The task: Copy the data augmentation text below in full, word for word.

** Opening Provided text block **

Training with Data Augmentation

Deep models for image classification and object recognition are often not robust enough for production. In practice they can easily be fooled, on purpose (e.g. via adversarial samples), or not (e.g. by noisy user generated content).

DeepDetect supports strong data augmentation for its Caffe backend and training of images.

User-Generated Content (UGC)

In the real-world, user-generated content such as images from mobile phones, can be of variable quality. A deep neural network can be taught to handle such noise at training time. A common way is to add noise to the images while training. DeepDetect supports a wide range of on-the-fly transforms to accomodate UGC. Data augmentation is a common commodity to deep learning tools, some of which are detailed below.

Augmented datasets

Deep learning generalizes well from large masses of data. Data augmentation is especially useful in the situations below:

  • Small dataset: can be artifially augmented through data augmentation and data generation. DeepDetect supports on-the-fly data augmentation.

  • User Generated Content: data augmentation injects a variety of noise and distortions at training time in order to strengthen the model.

DeepDetect supports the following transforms: crop, rotation, decolorization, histogram equalization, inverse image, Gaussian blur, posterization, erosion, salt & pepper, contrast limited adaptive histogram equalization, conversion to HSV and LAB, brightness distortion, contrast distortion, saturation, HUE distortion, random permutations, perspective transforms, horizontal, vertical, zoom.

** Closing Provided text block **
** Opening Record set block **

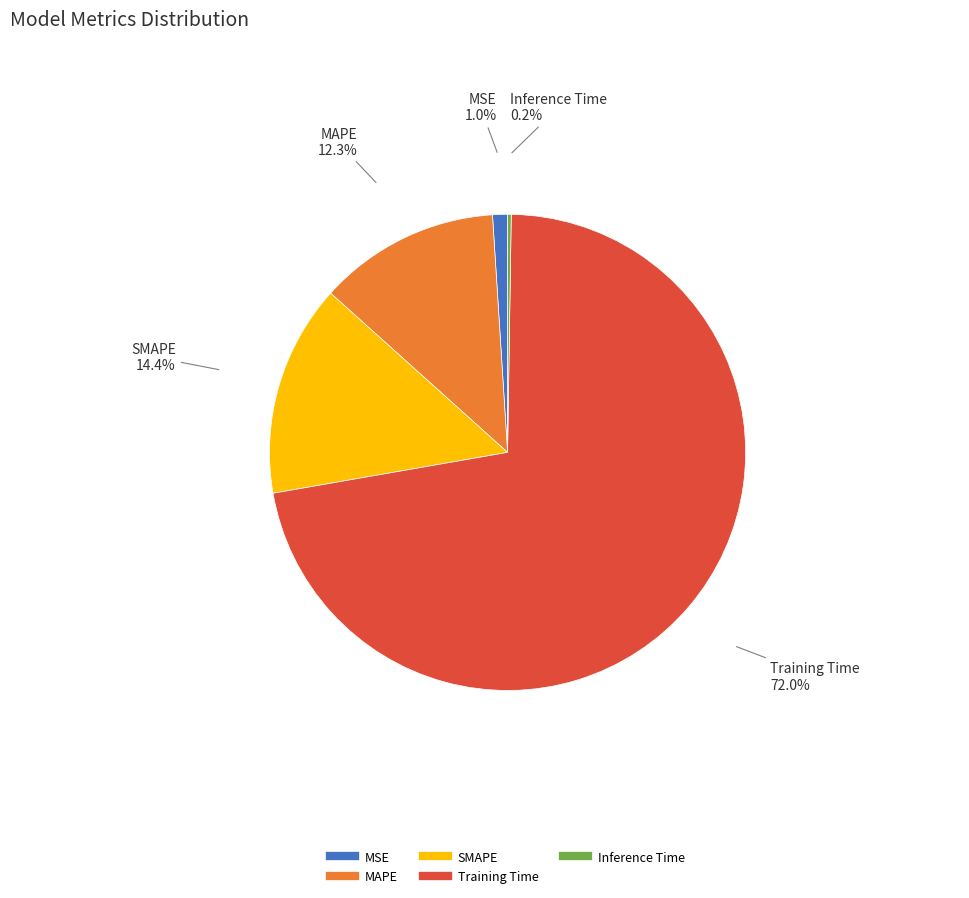

Between SMAPE and MSE, which is larger?

SMAPE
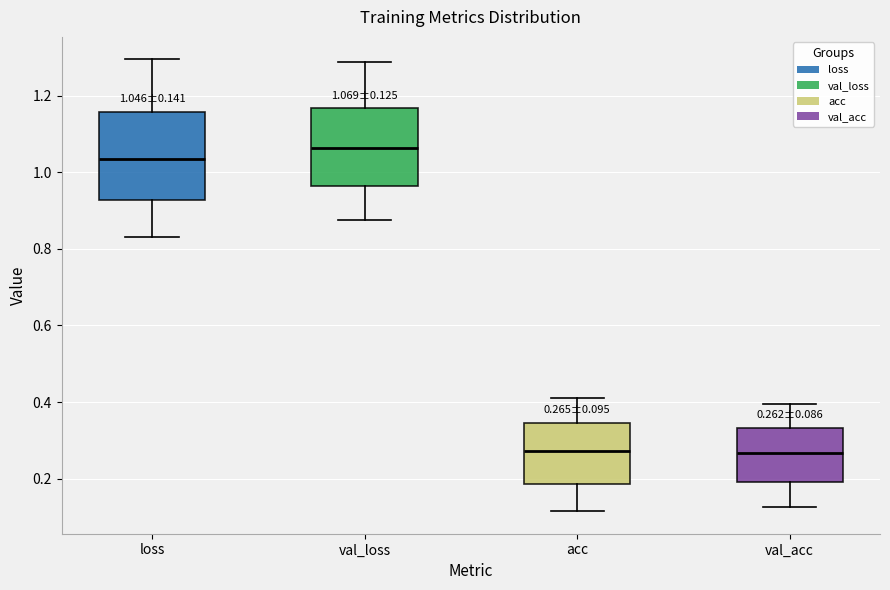

Comparing the boxes themselves (not the whiskers), which one is the tallest?

loss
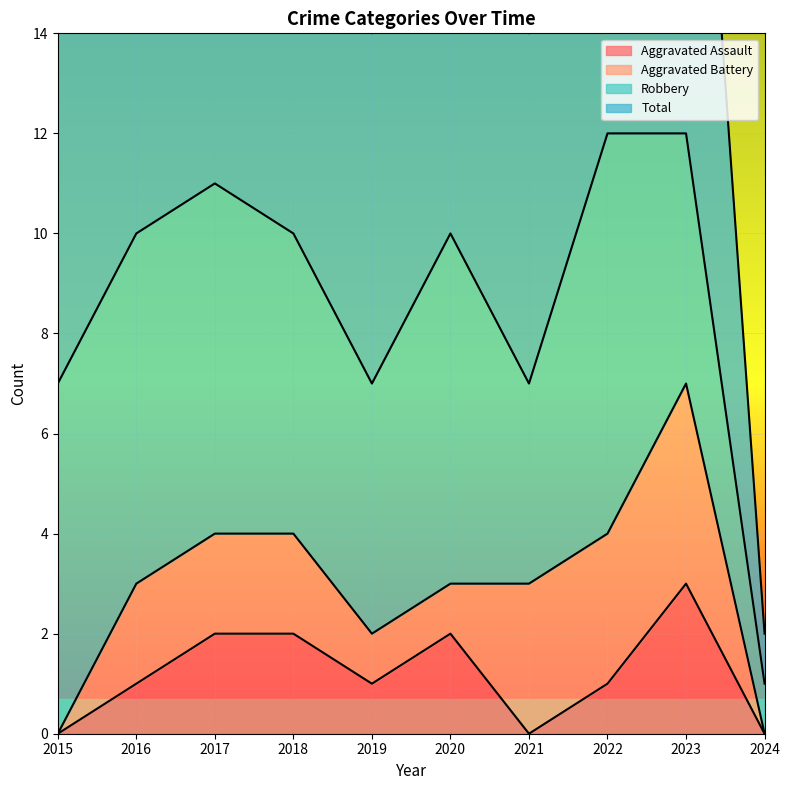

Is it true that Aggravated Assault equals 0 at 2024?

True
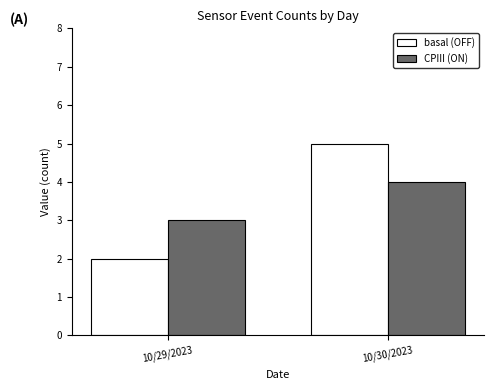

At which category is the sum across all series the highest?

10/30/2023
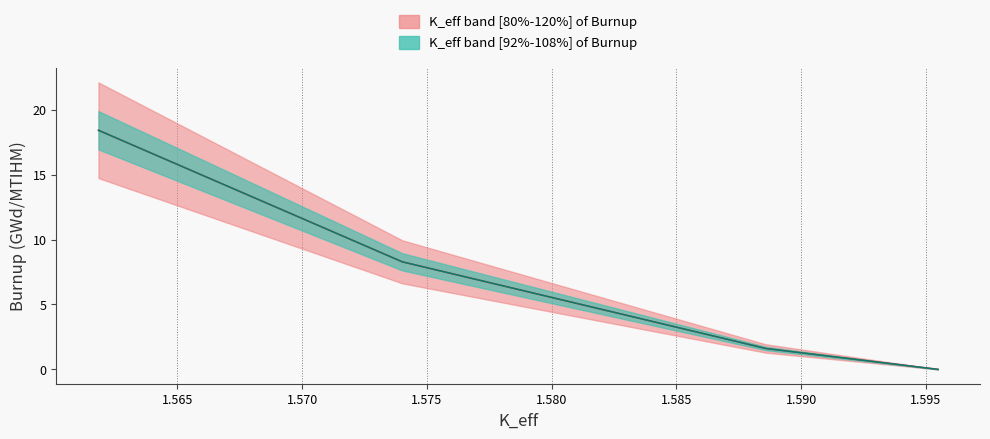

How many lines are shown in the chart?

1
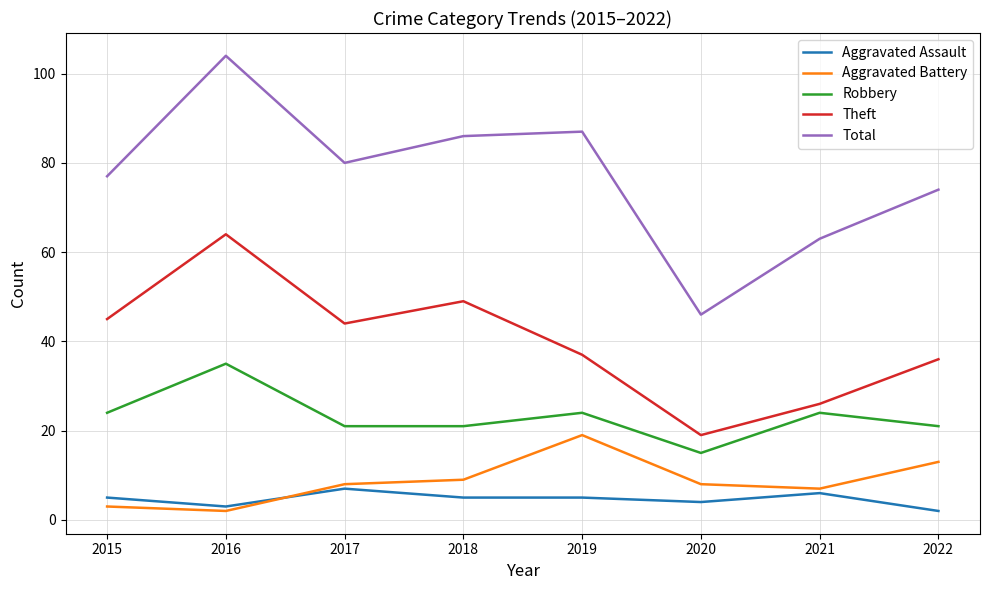

What is the spread (max minus min) of values at 2016?

102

** Closing Record set block **

Answer for this exercise:
Training with Data Augmentation

Deep models for image classification and object recognition are often not robust enough for production. In practice they can easily be fooled, on purpose (e.g. via adversarial samples), or not (e.g. by noisy user generated content).

DeepDetect supports strong data augmentation for its Caffe backend and training of images.

User-Generated Content (UGC)

In the real-world, user-generated content such as images from mobile phones, can be of variable quality. A deep neural network can be taught to handle such noise at training time. A common way is to add noise to the images while training. DeepDetect supports a wide range of on-the-fly transforms to accomodate UGC. Data augmentation is a common commodity to deep learning tools, some of which are detailed below.

Augmented datasets

Deep learning generalizes well from large masses of data. Data augmentation is especially useful in the situations below:

  • Small dataset: can be artifially augmented through data augmentation and data generation. DeepDetect supports on-the-fly data augmentation.

  • User Generated Content: data augmentation injects a variety of noise and distortions at training time in order to strengthen the model.

DeepDetect supports the following transforms: crop, rotation, decolorization, histogram equalization, inverse image, Gaussian blur, posterization, erosion, salt & pepper, contrast limited adaptive histogram equalization, conversion to HSV and LAB, brightness distortion, contrast distortion, saturation, HUE distortion, random permutations, perspective transforms, horizontal, vertical, zoom.